Velhasıl Türkiye'de olduğu gibi, darbe "bir gece ansızın" gelmedi, göstere göstere ve duyura duyura geldi ki, akşam saatinde kalkışma yapacak kadar gözü kara olan cemaat de bunu pervasızca uygulamaktan kaçınmadı...
Erdoğan'ın Kırgızistan'da bile FETÖ'ye dikkat çekmesi yalnızca Türk cumhuriyetlerindeki cemaat yapılanmasının devam ettiğini göstermiyor, FETÖ tehlikesinin ne tuhaf ki (!) halen teyakkuzu sürdürecek kadar zirvede durduğuna da işaret ediyor...
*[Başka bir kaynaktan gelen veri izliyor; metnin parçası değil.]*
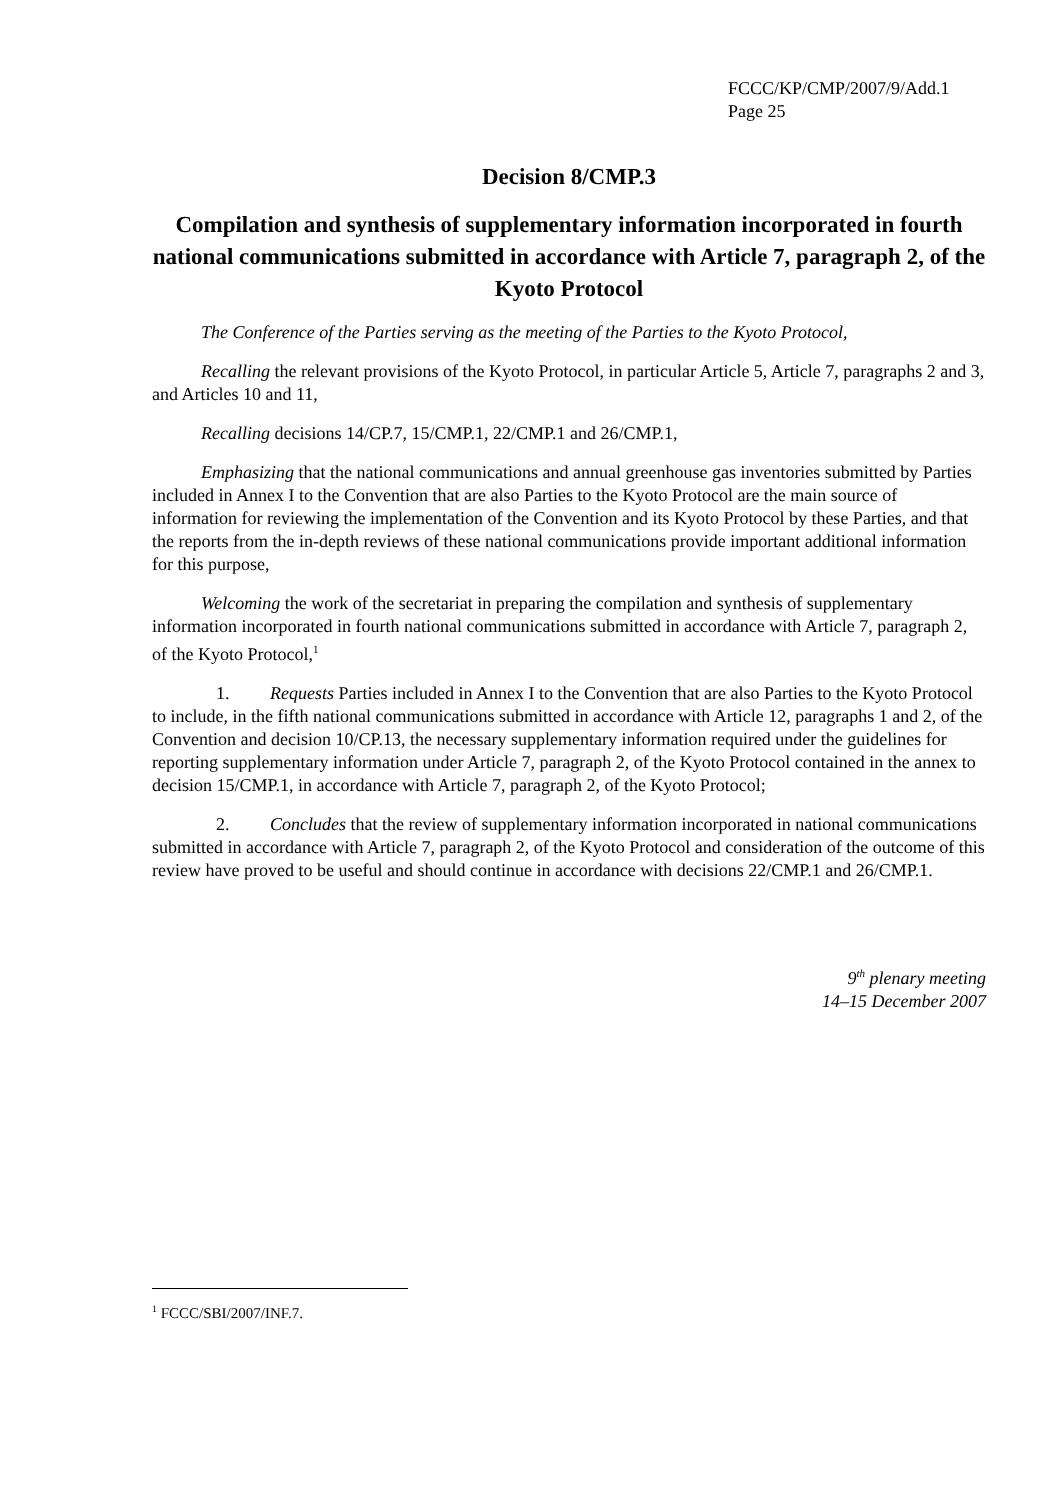FCCC/KP/CMP/2007/9/Add.1
Page 25
Decision 8/CMP.3
Compilation and synthesis of supplementary information incorporated in fourth national communications submitted in accordance with Article 7, paragraph 2, of the Kyoto Protocol
The Conference of the Parties serving as the meeting of the Parties to the Kyoto Protocol,
Recalling the relevant provisions of the Kyoto Protocol, in particular Article 5, Article 7, paragraphs 2 and 3, and Articles 10 and 11,
Recalling decisions 14/CP.7, 15/CMP.1, 22/CMP.1 and 26/CMP.1,
Emphasizing that the national communications and annual greenhouse gas inventories submitted by Parties included in Annex I to the Convention that are also Parties to the Kyoto Protocol are the main source of information for reviewing the implementation of the Convention and its Kyoto Protocol by these Parties, and that the reports from the in-depth reviews of these national communications provide important additional information for this purpose,
Welcoming the work of the secretariat in preparing the compilation and synthesis of supplementary information incorporated in fourth national communications submitted in accordance with Article 7, paragraph 2, of the Kyoto Protocol,<sup>1</sup>
1. Requests Parties included in Annex I to the Convention that are also Parties to the Kyoto Protocol to include, in the fifth national communications submitted in accordance with Article 12, paragraphs 1 and 2, of the Convention and decision 10/CP.13, the necessary supplementary information required under the guidelines for reporting supplementary information under Article 7, paragraph 2, of the Kyoto Protocol contained in the annex to decision 15/CMP.1, in accordance with Article 7, paragraph 2, of the Kyoto Protocol;
2. Concludes that the review of supplementary information incorporated in national communications submitted in accordance with Article 7, paragraph 2, of the Kyoto Protocol and consideration of the outcome of this review have proved to be useful and should continue in accordance with decisions 22/CMP.1 and 26/CMP.1.
9<sup>th</sup> plenary meeting
14–15 December 2007
<sup>1</sup> FCCC/SBI/2007/INF.7.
Neredeyse her gün medyaya yansıyan FETÖ operasyonları ve devletten tasfiye edilen 200 binden fazla müride sürekli yenilerinin eklenmesi tehlikenin sürdüğünü kanıtlıyor da, AKP yöneticilerinin 3 yıl önce, "ortaya çıkanlar buzdağının görünen yüzü" diye tarif ettikleri FETÖ tehdidi ne kadar giderildi acaba?..
Kırgızistan'daki açıklamalar, operasyonlar, kaygılar ve cemaatin örgütlenmeyi "çerezci" dükkanları ve "ankesörlü telefon"lar üzerinden sürdürme pervasızlığı da gösteriyor ki, "FETÖ" sıkıntısı daha çok sürecek vesselam...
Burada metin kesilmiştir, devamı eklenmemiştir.